Неби и Каха сопровождали фараона на всем его пути к только что завершенному святилищу. Опиравшийся на посох самодержец явно шагал с трудом, но ни разу не сбился с дороги. В Месте Истины он знал всё: не было для него тайн в сокровенном селении Египта.
Среди прочих обязанностей ведуньи были и обязанности верховной жрицы, главы жриц Хатхор, и потому она стояла на пороге святилища, ожидая царя.
— Врата храма сего распахнуты, — сказала она, — дым курящихся благовоний восходит к небесам, тысячи хлебов, тысячи кувшинов пива и все, что угодно и любезно богу, возложено на алтари. Да хранит бог фараона и да дарует фараон процветание святилищу сему.
Рамсес Великий обратился лицом к братству. Глас его не походил на голос немощного старика, но был исполнен такой властной силы, что Панеб Жар оцепенел и не мог бы сойти с места.
— Мне ведома доблесть ваша, и я знаю, сколь умелы руки ваши, трудящиеся над самым твердым камнем и обращающие его в подобие самого дорогого и тонкого золота. Задача ваша тяжка и требует от вас многого, но известно вам, как общаться с веществами, дабы извлекать сокрытую в них красоту. Творение, созидаемое вами, есть первейший залог счастия и благополучия страны. Будьте же и впредь верны закону Маат, преисполняйтесь твердости и действенности, и поддержка фараона не оставит вас и усилия ваши не пропадут втуне. Ибо я покровительствую ремеслам вашим, и нет недостатка у вас ни в чем, что потребно для исполнения ваших трудов. Ради вас полноводным потоком, подобным паводку высокому, текут вереницы плодов земли нашей, и вам с рвением служат сонмы помощников. И если сердца ваши открыты любви к творчеству, никакое зло не повредит рукам вашим. И только чистые сердца в вас мне угодны, ибо вы — дети мои и соработники мои в храме моем.

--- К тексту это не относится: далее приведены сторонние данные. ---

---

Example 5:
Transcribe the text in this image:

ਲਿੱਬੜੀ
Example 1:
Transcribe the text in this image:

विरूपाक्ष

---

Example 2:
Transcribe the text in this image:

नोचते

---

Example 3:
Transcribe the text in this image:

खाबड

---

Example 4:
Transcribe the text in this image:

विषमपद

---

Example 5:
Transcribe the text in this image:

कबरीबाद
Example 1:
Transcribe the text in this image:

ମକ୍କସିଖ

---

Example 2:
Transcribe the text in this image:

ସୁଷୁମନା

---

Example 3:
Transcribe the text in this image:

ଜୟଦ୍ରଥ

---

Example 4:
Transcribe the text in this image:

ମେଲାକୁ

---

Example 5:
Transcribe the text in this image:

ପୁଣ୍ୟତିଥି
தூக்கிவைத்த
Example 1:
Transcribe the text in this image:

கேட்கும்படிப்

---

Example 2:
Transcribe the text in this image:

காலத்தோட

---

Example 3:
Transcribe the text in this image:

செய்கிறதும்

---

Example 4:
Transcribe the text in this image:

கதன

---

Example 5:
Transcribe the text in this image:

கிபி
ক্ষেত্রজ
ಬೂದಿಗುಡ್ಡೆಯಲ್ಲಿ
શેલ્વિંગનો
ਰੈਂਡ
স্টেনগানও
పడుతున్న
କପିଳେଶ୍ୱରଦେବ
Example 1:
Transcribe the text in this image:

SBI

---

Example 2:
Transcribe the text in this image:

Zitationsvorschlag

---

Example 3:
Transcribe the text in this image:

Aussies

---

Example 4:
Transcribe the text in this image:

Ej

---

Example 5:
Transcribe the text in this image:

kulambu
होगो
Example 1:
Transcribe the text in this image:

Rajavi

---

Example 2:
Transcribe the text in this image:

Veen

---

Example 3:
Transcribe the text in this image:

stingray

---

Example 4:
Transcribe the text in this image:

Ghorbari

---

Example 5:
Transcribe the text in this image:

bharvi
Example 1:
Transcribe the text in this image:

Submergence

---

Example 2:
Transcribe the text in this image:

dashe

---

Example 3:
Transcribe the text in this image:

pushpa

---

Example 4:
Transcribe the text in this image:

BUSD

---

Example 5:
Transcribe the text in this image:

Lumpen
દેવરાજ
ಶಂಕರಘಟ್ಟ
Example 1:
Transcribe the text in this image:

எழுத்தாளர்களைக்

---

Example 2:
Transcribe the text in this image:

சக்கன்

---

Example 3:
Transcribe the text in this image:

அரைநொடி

Кенхир, получавший под расписку то, что доставлялось в селение по воле Рамсеса, знал что царь не попусту хвалится, сравнивая снабжение братства с разливом реки: в ближайшие дни должны были поступить тридцать одна тысяча печеных хлебов, тридцать две тысячи сушеных рыб, шестьдесят шматов как сушеного, так и вымоченного в уксусе мяса, двести кусков мясной вырезки, сорок три тысячи пучков зелени, двести пятьдесят мешков фасоли, сто тридцать два мешка зерна разного, а также пиво и вино высшего качества. Празднества обещали быть пышными.
Вооружившись большими теслами из позолоченного дерева, оба начальника артелей произнесли подобающие обрядовые речения, отверзающие уста и очи храма, коему Рамсес нарек имя хену, «Внутреннее». В покоях, где собрались мастеровые и жрицы Хатхор, самодержец встретился с изваянием своего ка, своим каменным двойником, которого создал Неби.

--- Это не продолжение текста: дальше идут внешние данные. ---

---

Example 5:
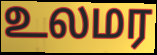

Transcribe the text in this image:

உலமர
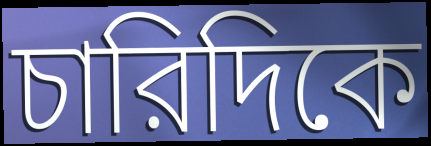
চারিদিকে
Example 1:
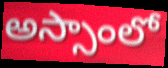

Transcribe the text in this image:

అస్సాంలో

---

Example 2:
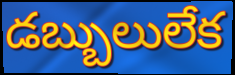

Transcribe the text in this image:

డబ్బులులేక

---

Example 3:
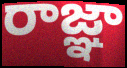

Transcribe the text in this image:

రాజ్ఞా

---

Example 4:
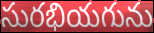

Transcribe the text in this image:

సురభియగును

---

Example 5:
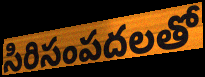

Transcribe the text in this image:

సిరిసంపదలతో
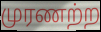
முரணற்ற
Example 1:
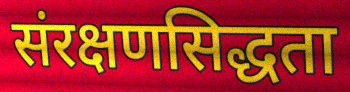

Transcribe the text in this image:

संरक्षणसिद्धता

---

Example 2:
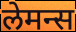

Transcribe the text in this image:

लेमन्स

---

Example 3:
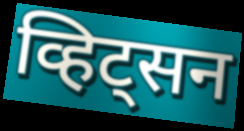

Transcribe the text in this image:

व्हिट्सन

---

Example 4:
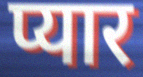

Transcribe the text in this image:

प्यार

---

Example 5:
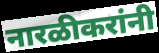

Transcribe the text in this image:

नारळीकरांनी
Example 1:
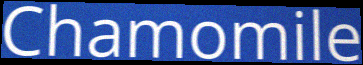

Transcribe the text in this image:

Chamomile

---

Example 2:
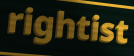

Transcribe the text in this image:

rightist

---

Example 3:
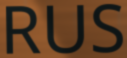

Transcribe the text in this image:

RUS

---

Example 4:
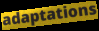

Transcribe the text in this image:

adaptations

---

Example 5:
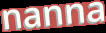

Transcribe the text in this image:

nanna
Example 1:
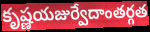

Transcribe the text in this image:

కృష్ణయజుర్వేదాంతర్గత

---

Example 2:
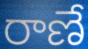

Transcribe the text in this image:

రాణే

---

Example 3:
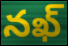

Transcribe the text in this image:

నఖ్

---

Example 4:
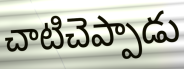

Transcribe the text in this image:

చాటిచెప్పాడు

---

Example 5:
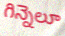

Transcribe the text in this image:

గిన్నెలూ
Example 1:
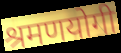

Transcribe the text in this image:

श्रमणयोगी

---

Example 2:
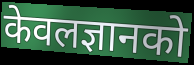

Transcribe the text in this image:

केवलज्ञानको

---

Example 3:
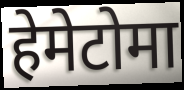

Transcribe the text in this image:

हेमेटोमा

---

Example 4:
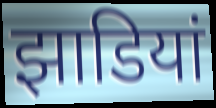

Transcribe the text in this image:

झाडियां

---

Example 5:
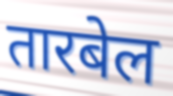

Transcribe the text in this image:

तारबेल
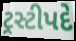
ટ્રસ્ટીપદે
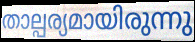
താല്പര്യമായിരുന്നു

— Фараон родился со своим ка, своей творческой мощью, — изрек Рамсес, — он возрастал с нею, и эта мощь неустанно хранила узы, связующие нас с богами и предками нашими. Существо не станет истинным, если не соединится со своим ка, питаемым Маат, и здесь, в Месте Истины, вовеки да пребудет ка царя.
Слова фараона вдохнули жизнь в изваяние ка, установленное в святилище, где оно и будет жить впредь, существуя вполне независимо и самостоятельно. Каменотесы воздвигнут перед ним стену, проделав в ней узкую щель, дабы изваяние могло через нее созерцать мир и изливать в него лучи своей деятельной силы.